Isn’t that cute? Isn’t it so cute how he’s leaning AWAY from me. And check out the partially frightened look on his face. Oh, I know that look… Maybe he’s worried about where my other hand is. Also if you zoomed in REALLY close on my forehead you would see the red whelp where I ran into a clothes hanger right before the show. I don’t really want to explain that one except to say there was a bathroom scale also involved.
But I digress. Let me recreate the moment of meeting for you–I want you to feel like you were there. He came up to us, and looked at me for a WHOLE milli-second. I stuck out my hand and said, “Hi, I’m Jennifer. I think I love you.” Or something like that. He glances at me…looks through me (and not in a hot way), and then moves between Kim and me for the picture. 1-2-3 “Click.” Picture over. I looked at him and said something intelligent like, “You did a great job tonight. I really enjoyed it. You sure do sing pretty. Wow is that a man-scarf? I mean I’m not judging, and it’s okay that you’re wearing super tight pants too, but I don’t know how you sing in all that, with the scarf and the pants, and all. Do you like puppies because I might be getting one in a few weeks, or not, because if you don’t like them I don’t have to get one.” I think it came out more like, “We really enjoyed tonight and mumble mumble insert low talking here as he walks away…” Yeah. The End.

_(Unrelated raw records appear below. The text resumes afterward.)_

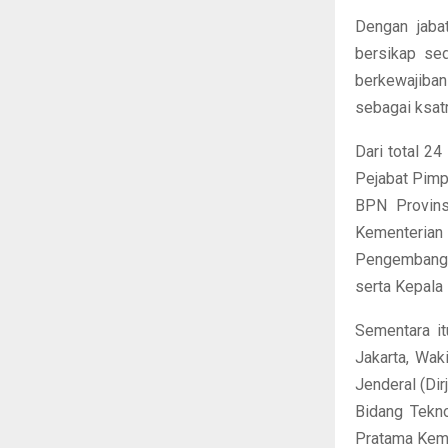
Dengan jabat
bersikap se
berkewajiban
sebagai ksat
Dari total 24
Pejabat Pimp
BPN Provins
Kementeri
Pengembangan
serta Kepala
Sementara it
Jakarta, Wak
Jenderal (Dir
Bidang Tekno
Pratama Kem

Later, about midnight, Kim and I were texting our thoughts over the evening. We had both been analyzing the meet and greet. She said, “He didn’t talk to us. We didn’t have any products for him to sign like everyone else.”
And I said, “You’re so right. That’s it. Shoot.”
“But we didn’t know we’d get to meet him,” Kim texts. “We needed some CDs.”
“Or your chest. . .you should’ve asked him to sign your chest.”
Kim didn’t like that idea.
I don’t know why not.
It’s not like he could sign MY chest.
It would’ve clashed with my tattoo.
Have a great day. I’ll see you back Wednesday for my final blog of the week.